Here's a link to a huge thread all about blowing coat. If your dog is getting alot of mats (knots) you will find tons of information here. Just click on the link!

http://havaneseforum.com/showthread.php?t=38&highlight=blowing+coat


----------



## pjewel (Apr 11, 2007)

The easiest way to attack the mats is to do it from the outside, a tiny bit at a time with a CC buttercomb or something similar. You have to be vigilant with it during coat blowing or you and your pup will be in misery for months.


----------



## Sissygirl (Aug 8, 2007)

I only use a brush for a fluff up or quick go over. For Sissy's grooming I use a comb and make sure I go all the way down to her skin - a section at a time. She is 5 yrs. old now and really doesn't get very many knots anymore.

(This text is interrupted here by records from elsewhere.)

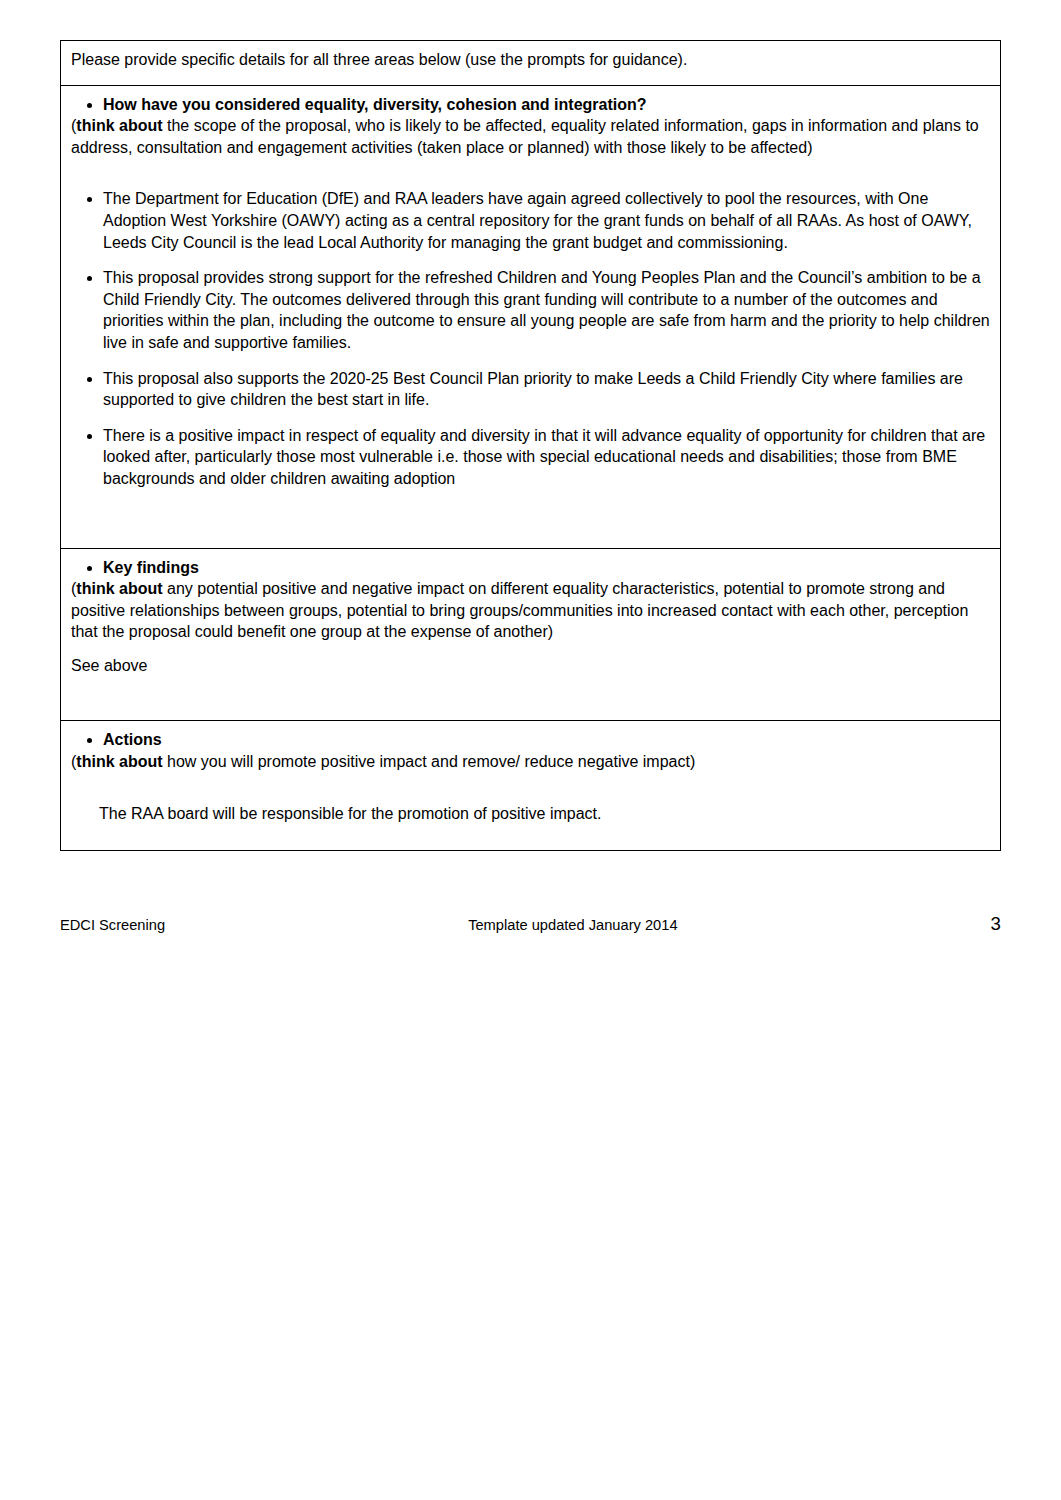| Please provide specific details for all three areas below (use the prompts for guidance). |
| How have you considered equality, diversity, cohesion and integration? ( think about the scope of the proposal, who is likely to be affected, equality related information, gaps in information and plans to address, consultation and engagement activities (taken place or planned) with those likely to be affected) The Department for Education (DfE) and RAA leaders have again agreed collectively to pool the resources, with One Adoption West Yorkshire (OAWY) acting as a central repository for the grant funds on behalf of all RAAs. As host of OAWY, Leeds City Council is the lead Local Authority for managing the grant budget and commissioning. This proposal provides strong support for the refreshed Children and Young Peoples Plan and the Council’s ambition to be a Child Friendly City. The outcomes delivered through this grant funding will contribute to a number of the outcomes and priorities within the plan, including the outcome to ensure all young people are safe from harm and the priority to help children live in safe and supportive families. This proposal also supports the 2020-25 Best Council Plan priority to make Leeds a Child Friendly City where families are supported to give children the best start in life. There is a positive impact in respect of equality and diversity in that it will advance equality of opportunity for children that are looked after, particularly those most vulnerable i.e. those with special educational needs and disabilities; those from BME backgrounds and older children awaiting adoption |
| Key findings ( think about any potential positive and negative impact on different equality characteristics, potential to promote strong and positive relationships between groups, potential to bring groups/communities into increased contact with each other, perception that the proposal could benefit one group at the expense of another) See above |
| Actions ( think about how you will promote positive impact and remove/ reduce negative impact) The RAA board will be responsible for the promotion of positive impact. |
EDCI Screening
Template updated January 2014
3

I just recently got a grooming table and I love it. It has made it so much easier.


----------



## Leslie (Feb 28, 2007)

sb1214 said:


> I brush his coat but he is still geting knotted. Is there a good brush to untangle the fur?


The best 'brush' is a comb :biggrin1:

Here's links to some good ones:

CC Buttercombs & handles 
Popular choices for Hav coats are the #005, #011 and I like #008 for face and topknots.

Greyhound combs

Yes, these combs are expensive. But, they'll make all the difference to you and your pup, so, are worth every penny.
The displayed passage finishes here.